John Matchett

Personal information
- Full name: John Matchett
- Born: 22 July 1997 (age 29) Belfast, Northern Ireland

Domestic team information
- 2017–present: Northern Knights
- First-class debut: 5 June 2017 Northern v Leinster
- Only Twenty20: 11 August 2017 Northern v North West

Career statistics
| Competition | FC | T20 |
| Matches | 3 | 1 |
| Runs scored | 51 | 18 |
| Batting average | 8.50 | 18.00 |
| 100s/50s | 0/0 | 0/0 |
| Top score | 27 | 18 |
| Balls bowled | 12 | 12 |
| Wickets | 0 | 0 |
| Bowling average | – | – |
| 5 wickets in innings | – | – |
| 10 wickets in match | – | n/a |
| Best bowling | – | – |
| Catches/stumpings | 3/– | 0/– |
- Source: Cricinfo, 15 July 2018

= John Matchett =

Irish cricketer (born 1997)

John Matchett (born 22 July 1997) is an Irish cricketer.
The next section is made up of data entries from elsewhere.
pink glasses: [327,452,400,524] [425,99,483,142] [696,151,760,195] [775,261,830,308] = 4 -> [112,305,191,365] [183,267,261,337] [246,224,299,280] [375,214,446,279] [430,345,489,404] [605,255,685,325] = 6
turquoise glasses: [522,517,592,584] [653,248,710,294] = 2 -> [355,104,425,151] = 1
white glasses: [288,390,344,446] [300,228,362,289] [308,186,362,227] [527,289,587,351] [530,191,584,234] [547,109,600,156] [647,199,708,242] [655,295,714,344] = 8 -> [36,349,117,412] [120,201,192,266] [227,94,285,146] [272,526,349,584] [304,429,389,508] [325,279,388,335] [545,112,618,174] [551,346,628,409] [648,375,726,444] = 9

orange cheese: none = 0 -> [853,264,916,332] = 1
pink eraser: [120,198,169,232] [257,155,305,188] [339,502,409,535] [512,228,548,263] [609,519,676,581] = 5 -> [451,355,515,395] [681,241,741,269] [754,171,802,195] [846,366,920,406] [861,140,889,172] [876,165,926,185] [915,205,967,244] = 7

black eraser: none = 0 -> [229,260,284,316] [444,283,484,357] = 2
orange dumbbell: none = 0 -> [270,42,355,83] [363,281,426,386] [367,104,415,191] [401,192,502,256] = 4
He made his first-class debut for Northern Knights in the 2017 Inter-Provincial Championship on 5 June 2017. He made his Twenty20 debut for Northern Knights in the 2017 Inter-Provincial Trophy on 11 August 2017. He made his List A debut on 18 May 2021, for Northern Knights in the 2021 Inter-Provincial Cup.